Money goes further in the Midwest as well, with companies going for 30 to 50 percent lower values in Seed or Series A funding and much lower cost of living and housing, all with comparable exit values. Cramer said Midwest companies are 50-plus percent more capital efficient.
Also helpful is a large concentration of large companies — 150 Fortune 500 businesses are in the Midwest — that need to adapt and innovate. Cramer pointed toward companies such as Kellogg creating a $100-million venture fund and Meijer partnering with Shipt for home delivery.
“Focusing on West Michigan, we need buy-in from Haworth, Steelcase, Bissell … all those teams are starting to invest in software companies,” Cramer said. “A key ingredient is big corporations adapting and innovating but also be the first customer for startups.”

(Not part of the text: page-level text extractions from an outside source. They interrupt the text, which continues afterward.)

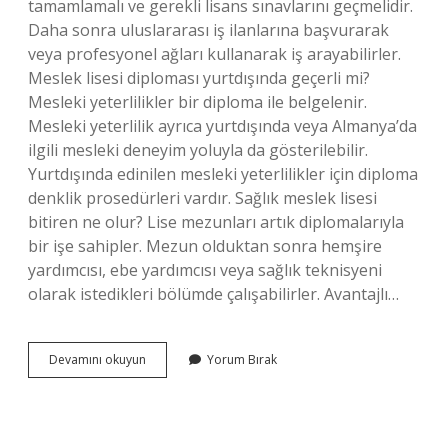
tamamlamalı ve gerekli lisans sınavlarını geçmelidir.
Daha sonra uluslararası iş ilanlarına başvurarak
veya profesyonel ağları kullanarak iş arayabilirler.
Meslek lisesi diploması yurtdışında geçerli mi?
Mesleki yeterlilikler bir diploma ile belgelenir.
Mesleki yeterlilik ayrıca yurtdışında veya Almanya’da
ilgili mesleki deneyim yoluyla da gösterilebilir.
Yurtdışında edinilen mesleki yeterlilikler için diploma
denklik prosedürleri vardır. Sağlık meslek lisesi
bitiren ne olur? Lise mezunları artık diplomalarıyla
bir işe sahipler. Mezun olduktan sonra hemşire
yardımcısı, ebe yardımcısı veya sağlık teknisyeni
olarak istedikleri bölümde çalışabilirler. Avantajlı…
Sağlık
Devamını okuyun
Yorum Bırak
Meslek
Lisesi
Mezunları
Yurtdışında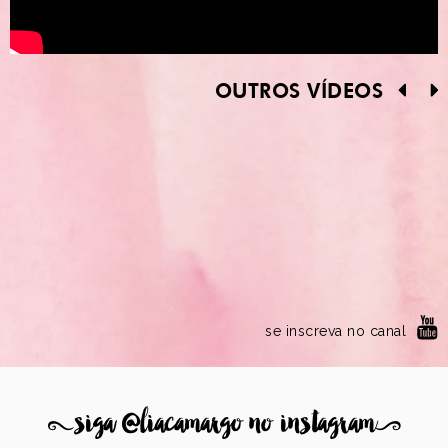
OUTROS VÍDEOS
se inscreva no canal
8
siga @liacamargo no instagram
9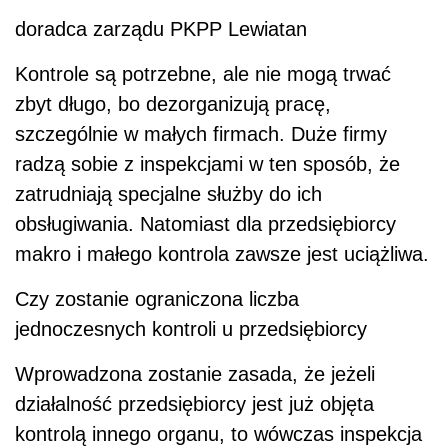
doradca zarządu PKPP Lewiatan
Kontrole są potrzebne, ale nie mogą trwać
zbyt długo, bo dezorganizują pracę,
szczególnie w małych firmach. Duże firmy
radzą sobie z inspekcjami w ten sposób, że
zatrudniają specjalne służby do ich
obsługiwania. Natomiast dla przedsiębiorcy
makro i małego kontrola zawsze jest uciążliwa.
Czy zostanie ograniczona liczba
jednoczesnych kontroli u przedsiębiorcy
Wprowadzona zostanie zasada, że jeżeli
działalność przedsiębiorcy jest już objęta
kontrolą innego organu, to wówczas inspekcja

The Midwest, particularly West Michigan, also has the benefit of being a traditional hub of makers and designers, and those skill sets will be particularly useful in transitioning industries into the future, Lomonaco said.
“Inherently, we have skills here and, more importantly, a Midwest sensibility of what we do make,” he said. “The East Coast is very academic research-focused, West Coast is this ‘startup, do, fail, startup, do, fail’ emotion. That’s great. In the Midwest, we have a little bit of best of both worlds.”
Owen said Grand Rapids is fortunate there were several groups, like the DeVos family and manufacturing CEOs, who took the risk to lay seeds to make sure the region develops a technology ecosystem.
The way Grand Rapids adapts with evolving industries will be key to its continued growth, Morin said.
“If you look at the role small and new businesses play in an economy, they provide most of the job creation and revenue,” Morin said. “And new and emerging industries give us a more diverse economy.”
Morin said he’s optimistic Grand Rapids has made progress with technology businesses in the past three to five years, with some startup tech companies, such as Sportsman Tracker, Varsity News Network and Blue Medora, growing.
The days of venture capital solely fueling a technology sector in a region likely are over, which is probably a good thing when you look at Silicon Valley’s “take big swings and miss 80 percent of the time” approach, Morin said.
“It’s a hangover, that’s how Silicon Valley was built, but it’s not the only way,” he said. “We don’t need to do it the way Silicon Valley did it. Grand Rapids and the Midwest can find our own way to build this and stop trying to be the next Silicon Valley.”